Scott Studenberg and John Targon, the designing duo of Baja East, have not necessarily achieved the same level of notoriety and fame in their few short years on the fashion scene, but their mark leaves an imprint. Their shows are regularly filled with stars, Lady Gaga being an avid convert, and resonate with a loose, hip energy. It should come as no surprise that their sense of fashion follows suit with the vibe of their productions.

Seeking that ever elusive “loose luxury,” Baja East has a distinct preference for silhouettes which complement the desire to create vaguely ambisexual designs—striking the hot iron of upcoming trends. Their luxurious fabrics and fabulous prints offer the class sought while their looser fits wedge expertly within the realm of comfort. Despite the modern edge and in-your-face attitude, their designs also carry a subtle grace that cannot be denied. However, the duo continue to push the boundaries of luxury by throwing in references to hip hop in their designs while simultaneously infusing them with a sporty feel.

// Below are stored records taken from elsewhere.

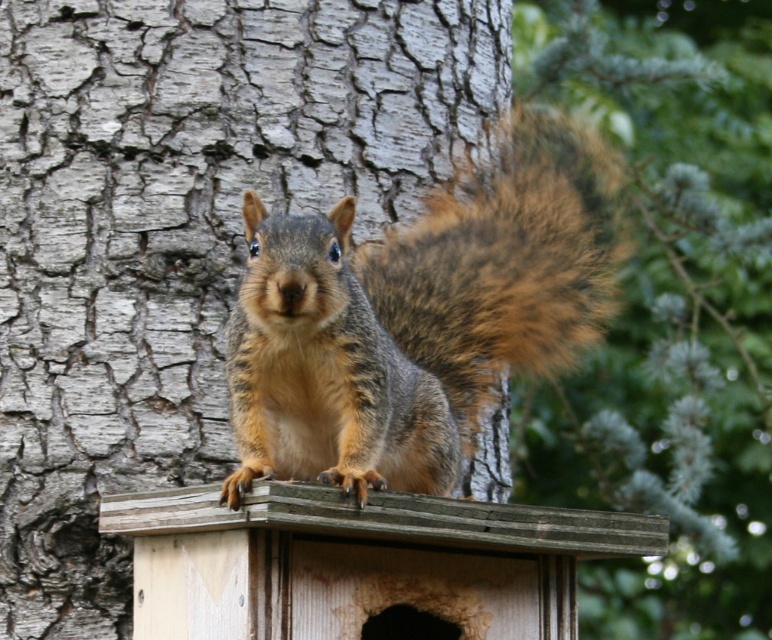
Question: Which object is positioned closest to the brown textured fur at upper center?

Choices:
 (A) wooden bird feeder at center
 (B) gray rough bark tree trunk at center

Answer: (B)

Question: Is gray rough bark tree trunk at center bigger than brown textured fur at upper center?

Choices:
 (A) no
 (B) yes

Answer: (A)

Question: Is brown textured fur at upper center behind wooden bird feeder at center?

Choices:
 (A) yes
 (B) no

Answer: (A)

Question: Does gray rough bark tree trunk at center have a larger size compared to brown fur squirrel at center?

Choices:
 (A) yes
 (B) no

Answer: (A)

Question: Which object is the closest to the brown fur squirrel at center?

Choices:
 (A) brown textured fur at upper center
 (B) wooden bird feeder at center

Answer: (B)

Question: Which object is positioned closest to the gray rough bark tree trunk at center?

Choices:
 (A) brown fur squirrel at center
 (B) wooden bird feeder at center
 (C) brown textured fur at upper center

Answer: (A)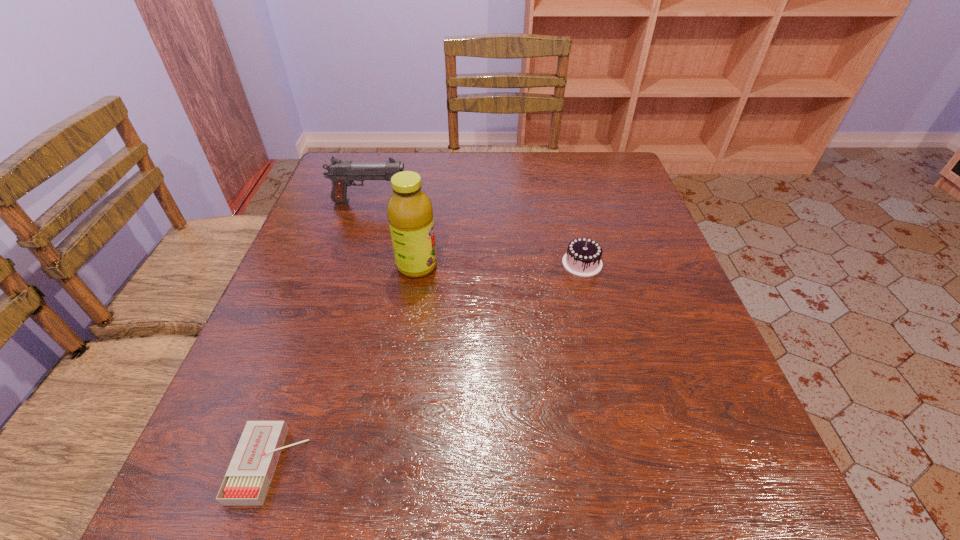
This screenshot has height=540, width=960. In order to click on vacant space at the right edge in this screenshot , I will do `click(684, 349)`.

Find the location of a particular element. Image resolution: width=960 pixels, height=540 pixels. vacant region at the near left corner of the desktop is located at coordinates (238, 518).

This screenshot has height=540, width=960. In the image, there is a desktop. What are the coordinates of `vacant space at the far right corner` in the screenshot? It's located at (603, 195).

Shayne Oliver -Arts, fashion, public presentation

Fashion is arguably one of the more personal artistic mediums. It is difficult not to make intensely intimate art when the human body is your canvas. Still, like all artistic mediums, that does not prevent some artists from pushing the boundaries within their chosen craft. Hood by Air, an ensemble of artists directed by the creative insights of Shayne Oliver, takes this to the extreme.
Oliver’s designs are ground breaking works of social commentary on the nature of art, fashion, public presentation and more. Taking cues from the Hip Hop community, Oliver works with sampling and appropriation to subvert the very idea of creativity. However, his work spans more than a single niche and also works within the ambiguous realm of postmodernism. Using deconstructive techniques that often shock, Oliver’s designs call into question the nature in which an individual negotiates the precarious balance between image and identity.

While his designs might not always, or often, be suitable for use in the real world, they will always capture the attention of the audience, further juxtaposing the various diametric opposition at play within his work. Furthermore, Hood by Air complements the fashion designs with a full menagerie of experimental music and performance to define the artistic milieu in which he works. Whether you love or hate his designs, you are surely unable to talk about it, and that seems to be the point of the projects in the first place: to start a dialogue.